Michel Derdevet, président du think tank Confrontations Europe détaille dans cette chronique 30 propositions de 30 auteur·ices issues du livre "30 idées pour 2030" pour aborder autrement les élections européennes prochaines. Sur euradio.
Dans le chapitre 19 du livre « 30 idées pour 2030 », Pierre Berlioz, directeur Europe et International de l’Union des industries et métiers de la métallurgie (UIMM), nous amène à penser la façon dont l’Europe peut renforcer son industrie et sa compétitivité, après des crises sanitaire et géopolitique successives qui ont permis une prise de conscience des européens dans ce domaine.
Comment peut-on accentuer ce renforcement de l’industrie européenne ?
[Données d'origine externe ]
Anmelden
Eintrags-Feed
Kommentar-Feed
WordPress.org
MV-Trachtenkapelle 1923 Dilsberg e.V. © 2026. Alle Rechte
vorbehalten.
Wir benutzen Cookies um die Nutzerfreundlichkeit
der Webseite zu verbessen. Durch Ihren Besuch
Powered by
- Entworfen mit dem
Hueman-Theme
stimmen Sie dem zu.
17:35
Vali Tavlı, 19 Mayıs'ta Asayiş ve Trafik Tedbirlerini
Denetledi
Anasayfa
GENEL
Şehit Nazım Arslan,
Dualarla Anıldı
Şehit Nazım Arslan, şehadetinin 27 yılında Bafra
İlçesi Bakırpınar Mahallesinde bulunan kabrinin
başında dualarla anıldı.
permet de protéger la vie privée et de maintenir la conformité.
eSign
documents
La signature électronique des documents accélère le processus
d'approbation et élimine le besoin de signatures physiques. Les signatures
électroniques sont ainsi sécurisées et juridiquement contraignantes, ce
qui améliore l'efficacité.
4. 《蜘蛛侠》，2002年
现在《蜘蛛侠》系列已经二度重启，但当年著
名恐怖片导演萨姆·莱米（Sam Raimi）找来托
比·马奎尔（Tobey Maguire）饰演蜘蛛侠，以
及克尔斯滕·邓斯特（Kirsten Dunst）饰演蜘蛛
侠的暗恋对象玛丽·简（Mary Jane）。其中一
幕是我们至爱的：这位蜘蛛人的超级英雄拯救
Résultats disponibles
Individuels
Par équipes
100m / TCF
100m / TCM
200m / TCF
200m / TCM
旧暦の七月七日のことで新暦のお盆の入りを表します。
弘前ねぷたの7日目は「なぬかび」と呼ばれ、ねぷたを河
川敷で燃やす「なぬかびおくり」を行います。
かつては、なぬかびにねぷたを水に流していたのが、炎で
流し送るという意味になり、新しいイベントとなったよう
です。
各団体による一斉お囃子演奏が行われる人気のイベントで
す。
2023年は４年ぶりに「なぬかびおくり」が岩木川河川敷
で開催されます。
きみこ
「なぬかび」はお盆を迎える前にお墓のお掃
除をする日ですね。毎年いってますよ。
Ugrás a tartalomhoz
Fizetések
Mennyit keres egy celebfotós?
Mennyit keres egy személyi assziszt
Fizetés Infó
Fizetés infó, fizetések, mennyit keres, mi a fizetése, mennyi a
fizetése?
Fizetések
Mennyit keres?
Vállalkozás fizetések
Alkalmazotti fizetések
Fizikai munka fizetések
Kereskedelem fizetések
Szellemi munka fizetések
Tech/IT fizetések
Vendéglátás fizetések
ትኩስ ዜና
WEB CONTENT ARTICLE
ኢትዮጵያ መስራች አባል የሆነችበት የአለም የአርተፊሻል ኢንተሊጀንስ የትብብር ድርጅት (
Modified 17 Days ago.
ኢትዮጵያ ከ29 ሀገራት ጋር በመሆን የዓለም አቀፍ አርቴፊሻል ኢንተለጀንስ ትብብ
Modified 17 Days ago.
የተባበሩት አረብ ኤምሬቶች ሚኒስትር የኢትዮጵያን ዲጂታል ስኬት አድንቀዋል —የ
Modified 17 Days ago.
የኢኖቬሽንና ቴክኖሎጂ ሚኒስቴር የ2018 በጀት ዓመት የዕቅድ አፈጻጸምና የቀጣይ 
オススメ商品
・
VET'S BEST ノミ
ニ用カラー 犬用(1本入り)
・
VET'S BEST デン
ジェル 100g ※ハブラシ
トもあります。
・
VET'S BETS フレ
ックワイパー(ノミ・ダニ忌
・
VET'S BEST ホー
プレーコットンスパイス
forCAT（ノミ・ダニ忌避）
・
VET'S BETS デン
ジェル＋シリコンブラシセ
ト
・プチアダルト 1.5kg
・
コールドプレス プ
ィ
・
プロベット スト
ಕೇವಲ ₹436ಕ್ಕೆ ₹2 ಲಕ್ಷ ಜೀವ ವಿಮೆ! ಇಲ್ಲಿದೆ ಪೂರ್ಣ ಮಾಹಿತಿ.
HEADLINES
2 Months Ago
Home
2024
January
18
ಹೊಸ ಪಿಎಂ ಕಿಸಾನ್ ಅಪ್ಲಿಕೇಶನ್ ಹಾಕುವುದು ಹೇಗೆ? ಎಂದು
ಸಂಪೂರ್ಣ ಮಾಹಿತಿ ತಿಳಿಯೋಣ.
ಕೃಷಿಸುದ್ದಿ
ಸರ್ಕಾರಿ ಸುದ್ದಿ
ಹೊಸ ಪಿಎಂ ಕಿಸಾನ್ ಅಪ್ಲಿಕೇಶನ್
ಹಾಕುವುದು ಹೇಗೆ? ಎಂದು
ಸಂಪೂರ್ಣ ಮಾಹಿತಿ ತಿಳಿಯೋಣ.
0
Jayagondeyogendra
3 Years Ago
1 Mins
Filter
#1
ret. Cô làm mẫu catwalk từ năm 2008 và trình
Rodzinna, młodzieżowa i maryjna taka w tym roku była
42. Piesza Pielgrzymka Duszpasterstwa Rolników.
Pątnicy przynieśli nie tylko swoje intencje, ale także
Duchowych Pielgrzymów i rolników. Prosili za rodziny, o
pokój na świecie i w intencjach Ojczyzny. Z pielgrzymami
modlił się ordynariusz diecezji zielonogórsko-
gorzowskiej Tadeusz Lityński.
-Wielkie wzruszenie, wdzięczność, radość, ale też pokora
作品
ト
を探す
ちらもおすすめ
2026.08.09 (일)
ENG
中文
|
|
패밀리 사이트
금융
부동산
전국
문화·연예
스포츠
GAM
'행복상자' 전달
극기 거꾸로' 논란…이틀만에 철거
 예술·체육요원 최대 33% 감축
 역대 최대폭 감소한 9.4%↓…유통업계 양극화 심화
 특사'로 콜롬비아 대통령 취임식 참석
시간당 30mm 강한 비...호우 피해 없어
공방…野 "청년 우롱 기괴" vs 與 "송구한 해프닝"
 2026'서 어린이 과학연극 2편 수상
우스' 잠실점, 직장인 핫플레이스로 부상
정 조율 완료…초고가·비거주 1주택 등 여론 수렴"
Il est tout d’abord nécessaire d’établir un état des lieux précis des points forts et des points faibles de l’industrie européenne, ainsi que des enjeux qui la constituent. Quelles « failles », par exemple, ont été révélées par les crises des années 2020 et sur quelles bases à fort potentiel doit-on le plus travailler pour nous renforcer ? Cet état des lieux ne peut se faire sans les acteurs concernés, tant patronaux que syndicaux ; et c’est de notre point de vue un préalable aux analyses d’impact des futurs projets.
Justement, en quoi l’analyse d’impact est-elle pertinente par la suite ?
Une telle analyse sur l’impact des politiques publiques et des textes européens est décisive pour déterminer leur compétitivité et la pertinence de leur future mise en œuvre. L’élaboration et la conception des législations et normes européennes doit évoluer vers davantage d’évaluations objectives, et bien sûr le plus en amont possible. C’est pourquoi il nous parait utile d’étoffer les effectifs des directions générales de la Commission européennes, loin de la démagogie ambiante sur les « technocrates » de Bruxelles, avec plus d’équipes dédiées aux analyses d’impact des normes européennes, à même de consulter tous les secteurs et tous les acteurs à l’origine des projets.
La norme reste-elle l’instrument le plus approprié pour renforcer l’industrie ?
Dans le domaine économique, il semble que le rôle de la norme ne soit pas le plus adapté à un renforcement de l’activité dans ces secteurs. Certes la norme est l’instrument quasi exclusif des politiques publiques européennes ; car elle est facile à produire dans un temps court. Mais elle ne peut à elle seule créer d’activité économique, seulement en consolider une déjà existante. La norme peut surtout imposer un cadre trop contraignant, des règles trop strictes qui restreignent l’activité des acteurs économiques et la concurrence entre eux, notamment pour les TPE et PME qui constituent le cœur de l’activité économique française.
En même temps, quand on observe la compétition mondiale, avoir des normes européennes, c’est éviter de subir la domination de normes chinoises ou américaines. Et conforter d’une certaine manière nos entreprises dans la compétition mondiale : savez-vous, par exemple, Laurence, que la norme GSM (Global System for Mobile) est apparue d’abord en Europe (en 1982), conçue par l’Institut européen des normes de télécommunication, avant de devenir une norme internationale en 1991 ? Cela a donné une vraie longueur d’avance aux entreprises européennes du secteur !
Quels sont donc les points importants pour passer de l’élaboration aux actes ?
La Commission européenne doit agir tant sur l’élaboration des projets européens que sur la mise en œuvre. Elle doit pouvoir mettre en œuvre des actions concrètes en se fondant, et c’est un second point important, sur les partenaires sociaux. Ces derniers doivent pouvoir pleinement jouir de leur autonomie, et être mieux écoutés par la Commission européenne lorsqu’elle fait des propositions législatives.